If your job search is has resulted in nothing buy silent rejections and you’ve been out of work a while, don’t take it too personally. Most human resource departments have changed: the days are gone when resumes are responded to by employees. In the past are the days of even giving a polite “no thank you”.
HR departments are busy
HR people who don’t respond aren’t unsympathetic to your situation, they are just overwhelmed with theirs, as stated in a poll done by the Human Resource Management. These past few years, HR departments have been downsizing and having layoffs of their own. According to SHRM, since 2007 the average HR department has decreased from 13 to 9.2 employees. This means the average workload for any HR worker has increased by nearly 30 percent from the days when a written response to resumes was expected.
Those who work for HR know what it’s like
Many HR workers know exactly what job-hunters are going through. SHRM discovered in another survey that of the 85 percent of job losses from layoffs, 47 percent looked for work from six to twelve months while 27 percent looked for over a year. The HR workers that found positions in 2009, 49 percent said they didn’t even like their new job as much as they liked their old one. When you add pay cuts to the mix, chances are good that HR people are better candidates off payday loans than they were before.
HR department considered a ‘black hole’ for resumes.
Given such a high level of job dissatisfaction, it’s safe to say that many HR personnel are overworked. The 14 million unemployed people looking for jobs is making businesses become inundated with resumes and applications. Your submission – however carefully you crafted it and whether or not the company solicited it – is buried in a pile somewhere, and HR personnel are hard-pressed to give it individual consideration. This same thing is said for most interview follow-ups. Job candidates today get as far as the interview stage, feel that things went well, and then never hear from the company again. It is discouraging and very possible inexcusable, yet it isn’t personal.
The HR department bypass
There is nothing wrong with knocking on the door in job hunting considering the record high unemployment rate. Try the back door after a little bit of research. For the job you want you should call the company or check the website for the hiring manager’s name and the department head’s name. Next, even if you have already sent your resume to the HR department, send it also to those people directly.

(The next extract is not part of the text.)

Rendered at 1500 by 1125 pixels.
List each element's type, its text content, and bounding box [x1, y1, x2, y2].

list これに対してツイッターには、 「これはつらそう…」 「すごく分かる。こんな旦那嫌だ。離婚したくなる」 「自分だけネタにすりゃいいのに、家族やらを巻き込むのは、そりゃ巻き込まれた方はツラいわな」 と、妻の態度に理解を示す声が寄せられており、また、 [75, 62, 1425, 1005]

Your resumé is just a checklist for HR purposes
HR personnel sort through hundreds of applications and compare candidate qualifications to a checklist of job requirements. If all the boxes aren’t checked in about 10 seconds, your resume disappears forever. Doubtless, department heads and hiring managers are busy people, too, but they aren’t looking at stacks of resumés every day, and they may see things in your application that an HR person does not. Usually companies are looking for something in someone that can’t be found in a list of job requirements.

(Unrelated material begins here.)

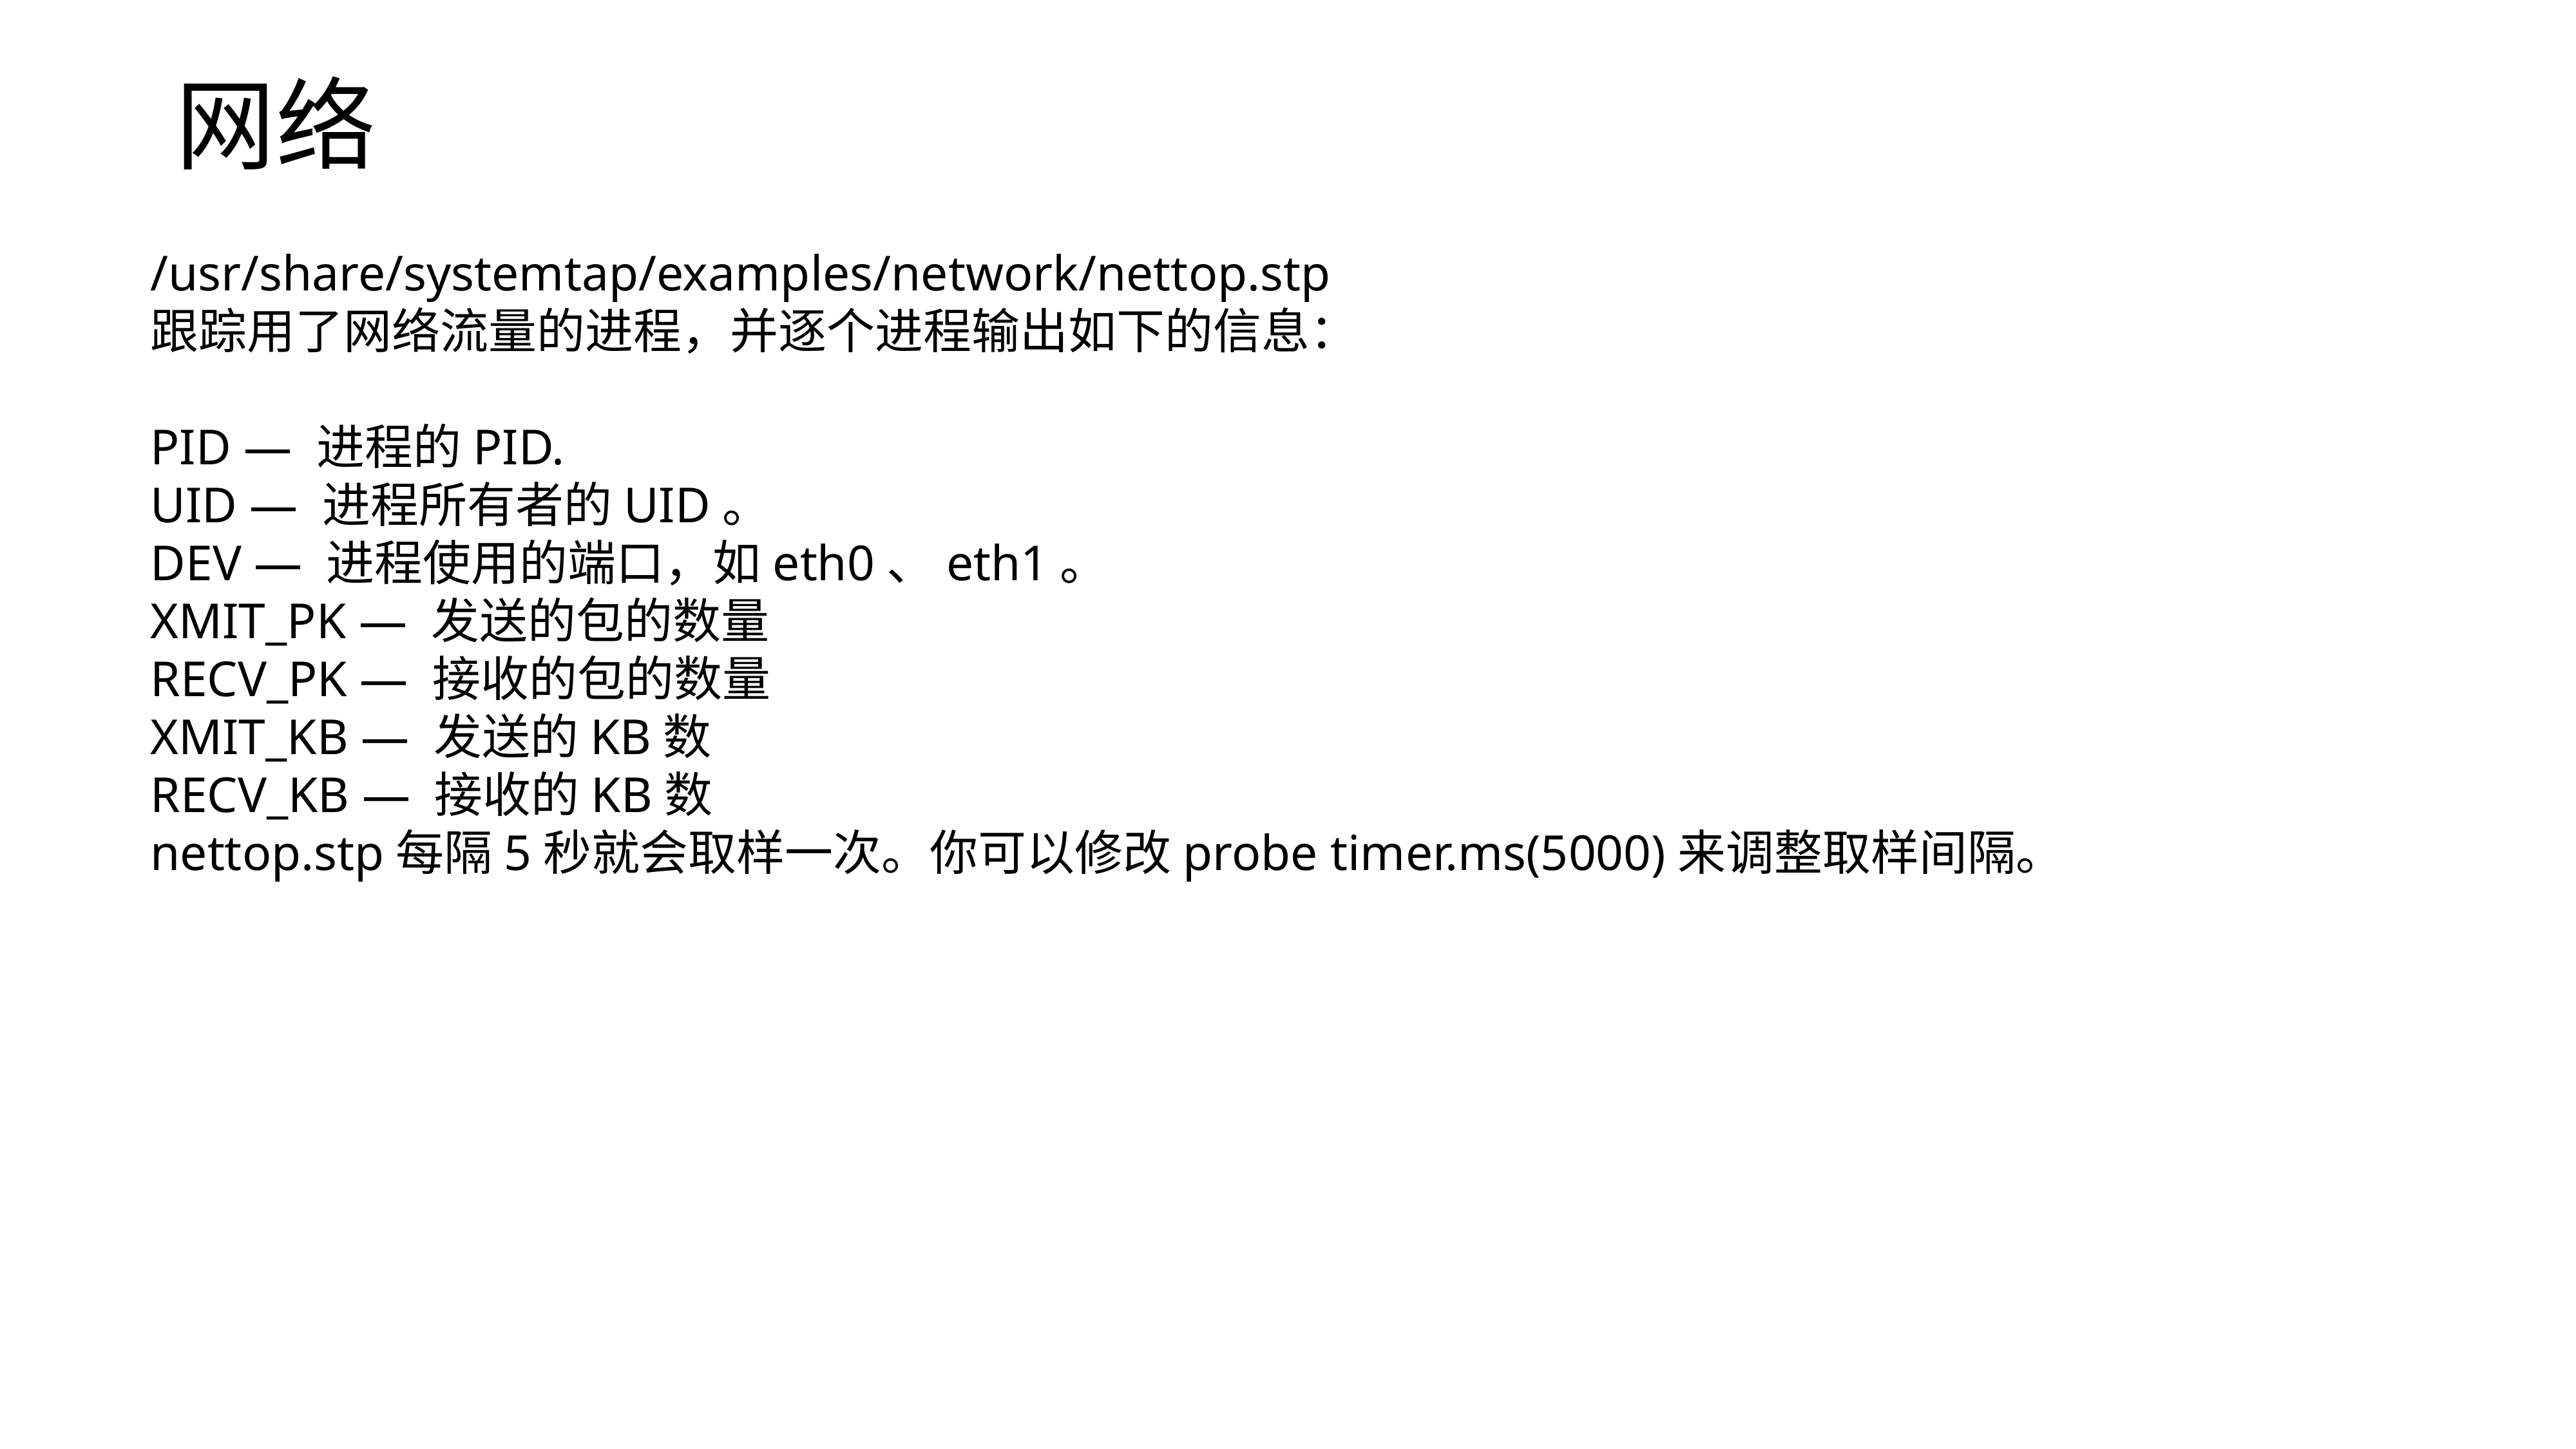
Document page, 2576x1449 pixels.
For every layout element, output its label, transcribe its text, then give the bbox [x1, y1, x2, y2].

text_box /usr/share/systemtap/examples/network/nettop.stp 跟踪用了网络流量的进程，并逐个进程输出如下的信息： PID — 进程的PID. UID — 进程所有者的UID。 DEV — 进程使用的端口，如eth0、eth1。 XMIT_PK — 发送的包的数量 RECV_PK — 接收的包的数量 XMIT_KB — 发送的KB数 RECV_KB — 接收的KB数 nettop.stp每隔5秒就会取样一次。你可以修改probe timer.ms(5000)来调整取样间隔。 [140, 238, 2508, 885]
title 网络 [166, 20, 2331, 238]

Make sure your resume gets into the right hands
- Be patient: Wait a few days after sending your resumé.
- You need to be brave and call the people you sent the resume to.
- You need to be confident and ask to schedule a meeting.
Aren’t you looking for a job? Without one, you can’t even get low interest loans. Give your hard-earned qualifications and job experience the recognition they deserve by getting your resumé into the right hands.